Weekly Market Update: April 18, 2025

Dollar Drop Drama

What’s really impacting mortgage rates now

Happy Friday — Brian Manning here with your latest economic and mortgage market update. This week, we’re diving into U.S. dollar movement, retail sales numbers, Federal Reserve positioning, and what’s really driving interest rate volatility. Let’s break it down.

U.S. Dollar in the Headlines

There’s been a lot of noise around the weakening U.S. dollar, especially after Treasury Secretary Janet Yellen commented that global investors are pulling back from U.S. assets.

Yes, the dollar is currently at a three-year low, but that doesn’t tell the full story.

When we zoom out and compare the current value to historical averages—going back to 2015—we’re still well within a healthy range. This isn’t an all-time low, and we’ve seen these levels before in recent years.

The key takeaway? Don’t get swept up in the panic. Always look at the long-term trend.

Retail Sales: Real Growth or Pre-Tariff Panic?

Retail sales were up 1.4% in March—slightly better than expected. But the core figure, which excludes large-ticket items, came in lower than forecasted.

It raises a question: Are consumers buying more in anticipation of tariff-driven price increases?

We may be seeing a short-term bump that fades in the coming months.
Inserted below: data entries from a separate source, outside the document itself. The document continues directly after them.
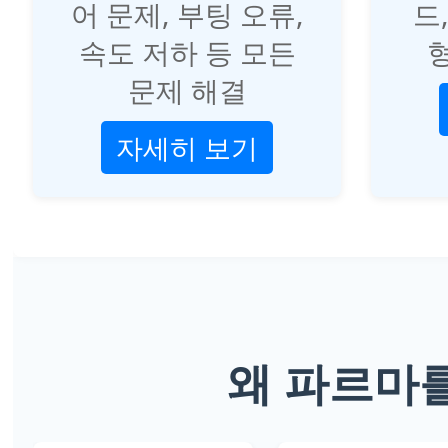
어 문제, 부팅 오류,
드
속도 저하 등 모든
형
문제 해결
자세히 보기
왜 파르마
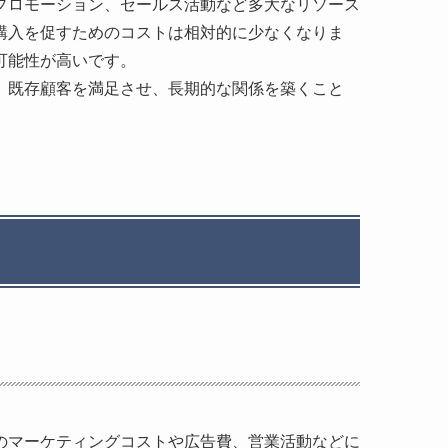
プロモーション、セールス活動など多大なリソース
購入を促すためのコストは相対的に少なくなりま
可能性が高いです。
。既存顧客を満足させ、長期的な関係を築くこと
のマーケティングコストや広告費、営業活動などに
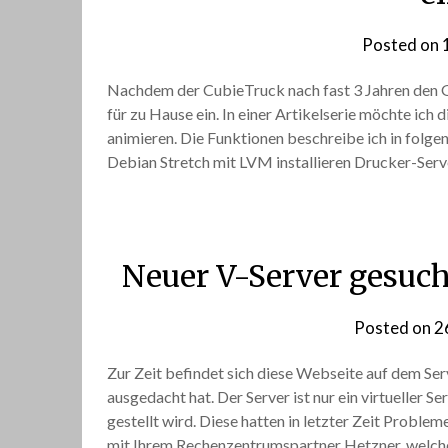
Posted on
Nachdem der CubieTruck nach fast 3 Jahren den Ge
für zu Hause ein. In einer Artikelserie möchte ic
animieren. Die Funktionen beschreibe ich in fol
Debian Stretch mit LVM installieren Drucker-Se
Neuer V-Server gesuc
Posted on
2
Zur Zeit befindet sich diese Webseite auf dem S
ausgedacht hat. Der Server ist nur ein virtueller
gestellt wird. Diese hatten in letzter Zeit Problem
mit Ihrem Rechenzentrumspartner Hetzner, welc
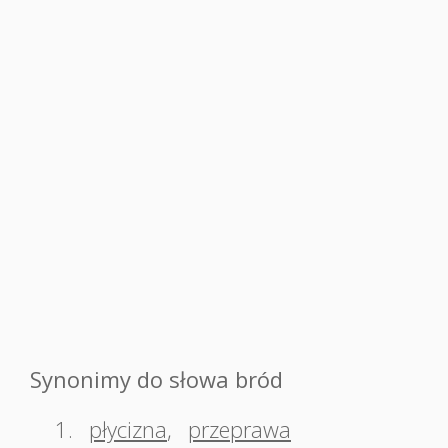
Synonimy do słowa bród
1.
płycizna
,
przeprawa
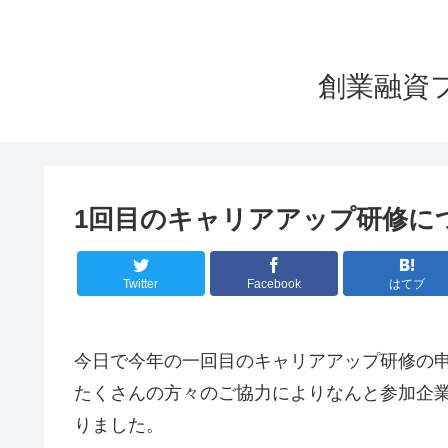
創業融資
1回目のキャリアアップ研修に
Twitter
Facebook
はてブ
今日で今年の一回目のキャリアアップ研修の
たくさんの方々のご協力によりなんと参加企業
りました。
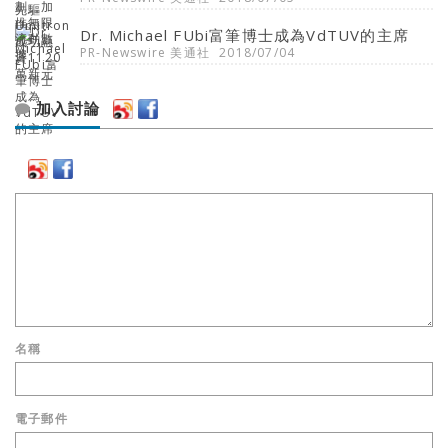
Dr. Michael FUbi富筆博士成為VdTUV的主席
PR-Newswire 美通社
2018/07/04
加入討論
名稱
電子郵件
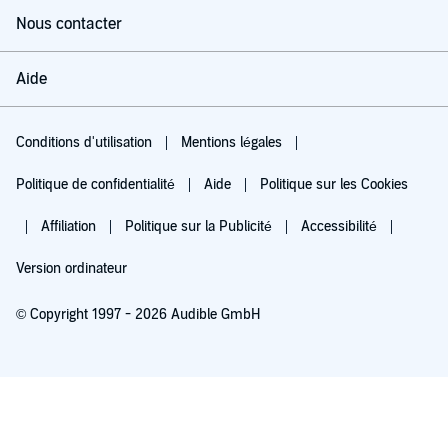
Nous contacter
Aide
Conditions d'utilisation
Mentions légales
Politique de confidentialité
Aide
Politique sur les Cookies
Affiliation
Politique sur la Publicité
Accessibilité
Version ordinateur
© Copyright 1997 - 2026 Audible GmbH
Essayez pour 0,00 €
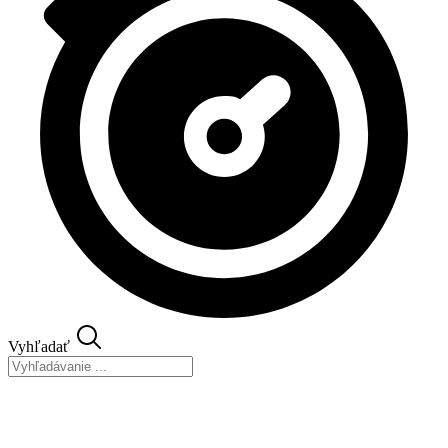
Vyhľadať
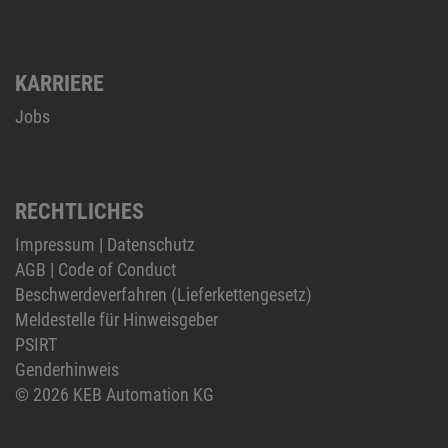
KARRIERE
Jobs
RECHTLICHES
Impressum
|
Datenschutz
AGB
|
Code of Conduct
Beschwerdeverfahren (Lieferkettengesetz)
Meldestelle für Hinweisgeber
PSIRT
Genderhinweis
© 2026 KEB Automation KG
April and May numbers will offer a clearer picture of consumer behavior and overall economic momentum.

Fed Chair Powell: Inflation First, Employment Second

Jerome Powell spoke this week and signaled something very clear: The Fed isn’t rushing into rate cuts.

Although the Fed is supposed to balance price stability and employment, Powell appears focused squarely on inflation for now—even as unemployment pressures mount.

That means borrowers, investors, and homebuyers may need to temper expectations for near-term rate relief.

Mortgage Rates and the Bond Market

A volatile stock market triggered margin calls last week, forcing leveraged investors to sell off assets—bonds included.

This sell-off pressured mortgage rates higher, even though it had nothing to do with core economic fundamentals.

We’ve also fielded questions about China potentially dumping U.S. bonds. From everything we see, that’s not happening. China has every incentive to not strengthen its currency, which would be the result of large-scale bond selling.

Bottom line: Most of the rate pressure is coming from technical events, not geopolitical action.